CHAPTER FIFTEEN

Route 1, Boston, Massachusetts.
September 23, Late Morning

Team Leader had divided his unit into two groups: Alpha Team, consisting of five of his most seasoned combatants, and Omega Team, left behind in D.C. to monitor the political maneuverings of the White House and its law enforcement constituencies.

To secure the hostages, Alpha Team placed them in a military cargo truck that had been modified with a false floor. Beneath the cargo bed was a compartment capable of carrying up to nine people in tight quarters. To ensure safety throughout the transportation process, the muffler system was customized so the noxious fumes were directed away from the cargo space at all times. And since the hostages were immobilized by a ketamine derivative, it was highly unlikely they would wake and panic and find themselves cloistered in a dark compartment during the drive north.

Team Leader sat on the passenger side of the cab, the radio tuned to an AM news station, just one of many he had listened to during transport.
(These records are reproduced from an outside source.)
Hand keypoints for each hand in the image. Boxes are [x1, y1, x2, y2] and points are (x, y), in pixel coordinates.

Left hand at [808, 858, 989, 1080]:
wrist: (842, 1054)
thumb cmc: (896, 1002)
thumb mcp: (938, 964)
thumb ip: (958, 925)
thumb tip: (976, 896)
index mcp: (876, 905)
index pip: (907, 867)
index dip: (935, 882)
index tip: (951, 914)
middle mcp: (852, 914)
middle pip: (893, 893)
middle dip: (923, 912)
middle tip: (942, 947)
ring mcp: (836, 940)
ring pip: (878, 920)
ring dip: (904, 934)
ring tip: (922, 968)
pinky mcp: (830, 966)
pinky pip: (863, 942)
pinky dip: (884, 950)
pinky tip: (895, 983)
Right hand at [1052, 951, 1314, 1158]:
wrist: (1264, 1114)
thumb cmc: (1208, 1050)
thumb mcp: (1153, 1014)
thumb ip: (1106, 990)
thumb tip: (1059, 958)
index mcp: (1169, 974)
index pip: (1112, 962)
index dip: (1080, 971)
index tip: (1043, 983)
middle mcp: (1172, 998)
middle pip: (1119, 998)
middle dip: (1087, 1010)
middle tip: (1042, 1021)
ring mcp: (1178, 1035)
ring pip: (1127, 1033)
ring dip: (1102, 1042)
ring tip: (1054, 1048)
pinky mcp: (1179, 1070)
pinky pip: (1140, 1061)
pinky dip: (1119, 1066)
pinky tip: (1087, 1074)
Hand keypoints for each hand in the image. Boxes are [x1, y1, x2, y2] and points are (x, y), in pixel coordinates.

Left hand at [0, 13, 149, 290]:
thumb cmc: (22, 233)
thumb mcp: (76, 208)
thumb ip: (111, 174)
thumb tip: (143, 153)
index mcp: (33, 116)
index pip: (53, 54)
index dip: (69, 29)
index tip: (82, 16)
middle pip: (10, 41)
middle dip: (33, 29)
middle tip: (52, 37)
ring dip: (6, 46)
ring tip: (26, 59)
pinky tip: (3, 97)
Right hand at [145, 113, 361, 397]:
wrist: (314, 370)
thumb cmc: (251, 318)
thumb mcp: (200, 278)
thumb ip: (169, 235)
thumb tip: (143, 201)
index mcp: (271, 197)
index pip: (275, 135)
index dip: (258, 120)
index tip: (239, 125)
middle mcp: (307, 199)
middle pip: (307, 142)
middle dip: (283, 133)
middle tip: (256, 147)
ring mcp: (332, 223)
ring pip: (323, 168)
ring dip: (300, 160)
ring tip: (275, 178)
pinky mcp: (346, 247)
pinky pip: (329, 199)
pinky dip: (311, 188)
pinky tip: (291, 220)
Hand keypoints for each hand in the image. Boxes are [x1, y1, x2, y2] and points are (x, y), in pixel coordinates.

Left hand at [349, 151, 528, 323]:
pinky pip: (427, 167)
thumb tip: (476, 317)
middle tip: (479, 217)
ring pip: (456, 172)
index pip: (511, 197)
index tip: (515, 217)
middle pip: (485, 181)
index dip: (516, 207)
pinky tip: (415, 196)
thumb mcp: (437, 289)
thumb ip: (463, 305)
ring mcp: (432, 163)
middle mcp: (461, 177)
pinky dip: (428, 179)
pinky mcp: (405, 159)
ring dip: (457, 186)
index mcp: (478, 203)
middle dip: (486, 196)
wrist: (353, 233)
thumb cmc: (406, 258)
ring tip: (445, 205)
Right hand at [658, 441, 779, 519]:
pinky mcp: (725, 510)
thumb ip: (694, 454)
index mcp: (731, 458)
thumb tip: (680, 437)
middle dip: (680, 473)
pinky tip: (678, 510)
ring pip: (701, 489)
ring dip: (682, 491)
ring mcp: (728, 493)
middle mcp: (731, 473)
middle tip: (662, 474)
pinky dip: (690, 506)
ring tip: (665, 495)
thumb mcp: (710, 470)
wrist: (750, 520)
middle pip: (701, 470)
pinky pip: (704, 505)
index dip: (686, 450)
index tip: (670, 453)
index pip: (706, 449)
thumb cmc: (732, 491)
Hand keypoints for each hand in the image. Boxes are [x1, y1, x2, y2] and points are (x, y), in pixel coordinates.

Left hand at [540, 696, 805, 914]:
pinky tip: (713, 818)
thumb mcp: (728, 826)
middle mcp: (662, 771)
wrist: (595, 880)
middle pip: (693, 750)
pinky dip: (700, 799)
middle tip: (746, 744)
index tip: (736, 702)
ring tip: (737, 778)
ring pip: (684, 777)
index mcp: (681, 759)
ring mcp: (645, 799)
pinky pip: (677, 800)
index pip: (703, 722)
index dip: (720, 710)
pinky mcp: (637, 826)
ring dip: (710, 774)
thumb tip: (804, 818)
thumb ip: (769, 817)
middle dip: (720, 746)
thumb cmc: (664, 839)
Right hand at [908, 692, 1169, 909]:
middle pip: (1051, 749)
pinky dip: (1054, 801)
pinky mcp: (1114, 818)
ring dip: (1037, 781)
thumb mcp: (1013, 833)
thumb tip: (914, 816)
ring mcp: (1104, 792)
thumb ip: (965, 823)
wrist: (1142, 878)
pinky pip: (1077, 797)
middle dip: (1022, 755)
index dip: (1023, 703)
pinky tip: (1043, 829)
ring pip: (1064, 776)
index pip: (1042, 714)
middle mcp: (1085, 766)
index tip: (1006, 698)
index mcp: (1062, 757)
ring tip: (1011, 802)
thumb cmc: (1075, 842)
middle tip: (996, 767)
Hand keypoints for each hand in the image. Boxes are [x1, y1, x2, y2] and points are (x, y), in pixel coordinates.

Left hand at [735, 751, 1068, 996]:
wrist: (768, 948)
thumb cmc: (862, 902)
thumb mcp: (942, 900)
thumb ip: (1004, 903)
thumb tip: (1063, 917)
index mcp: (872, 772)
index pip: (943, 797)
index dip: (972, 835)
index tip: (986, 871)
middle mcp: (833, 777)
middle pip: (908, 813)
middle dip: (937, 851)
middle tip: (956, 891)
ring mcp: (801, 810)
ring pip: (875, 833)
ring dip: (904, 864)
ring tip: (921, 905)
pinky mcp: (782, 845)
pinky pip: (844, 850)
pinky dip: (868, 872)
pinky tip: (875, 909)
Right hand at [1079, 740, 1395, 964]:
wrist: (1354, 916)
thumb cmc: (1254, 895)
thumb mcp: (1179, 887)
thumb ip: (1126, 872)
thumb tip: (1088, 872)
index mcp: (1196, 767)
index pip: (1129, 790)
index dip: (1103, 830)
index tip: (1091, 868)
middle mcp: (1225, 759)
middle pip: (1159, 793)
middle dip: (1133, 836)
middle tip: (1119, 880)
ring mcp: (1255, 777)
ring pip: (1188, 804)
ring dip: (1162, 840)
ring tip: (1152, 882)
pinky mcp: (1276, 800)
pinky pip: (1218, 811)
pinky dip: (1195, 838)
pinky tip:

He stared at the passing landscape with eyes that seemed detached, yet fully aware.

Earlier that morning he had a member of Omega Team place an easily-traced call to CNN from a D.C. pay phone. By then, the transport team was already nearly three hundred miles north, the distance covered before a dragnet could be extended from the nation’s capitol.

The timing and location of the call was a red herring. He wanted Washington to believe that the Soldiers of Islam were still in the D.C. area, so that the scope of their search would be concentrated to a smaller radius. But the ruse failed. According to the news, road blocks had been set up on all major highways north, west, and south of the capitol, stretching as far as New York, Florida, and Texas.

Though he had considered his strategy carefully, Team Leader was concerned about the blockades after their military vehicle was stopped by law enforcement on two separate occasions in New York. But when he showed them counterfeit documents claiming their vehicle to be from the 75th Ranger Regiment, a division of the US Army Special Operation Command, the vehicle was waved through without so much as a cursory examination.

Once the truck exited the turnpike and entered Boston central, the driver passed Government Center and negotiated the narrow streets to a pre-established safe house located in Boston’s Historical District.

The isolated building was an old and vacant depository made of aged brick, which had cracked and discolored from time and neglect. The first-floor windows were bricked over. The second- and third-story windows, however, were merely boarded over with weathered plywood. The trees surrounding the building were either dead or dying, their limbs knotted like the arthritic twists of an old man’s hands. The area had simply gone to waste.

A wrought-iron gate bearing a “No Trespassing: All Violators Prosecuted” sign was securely locked with a thick garland of chain wrapped firmly around the bars. Team Leader got out of the vehicle, searched his pocket for the proper key, and undid the lock. Once the vehicle passed through, he closed and relocked the gate.

The vehicle drove slowly down the weed-laden driveway. Wispy branches from the trees above snapped as the top of the vehicle forced its way through the canopy of skeletal limbs. At the end of the driveway the truck turned into a vacant area behind the building.

There stood a dented fire door, the only way in and out of the building. The entry had been reinforced prior to the mission with a state-of-the-art titanium lock. Reaching into his cargo pocket, Team Leader removed a remote unit and aimed it at the entry. When he depressed a button the bolt mechanism drew back in a series of hollow, metallic clicks, and then the red light on the remote’s faceplate turned green, an indication that the door was unlocked.

Moving toward the entry, Team Leader turned the handle, opening the door to a world that was truly blacker than pitch.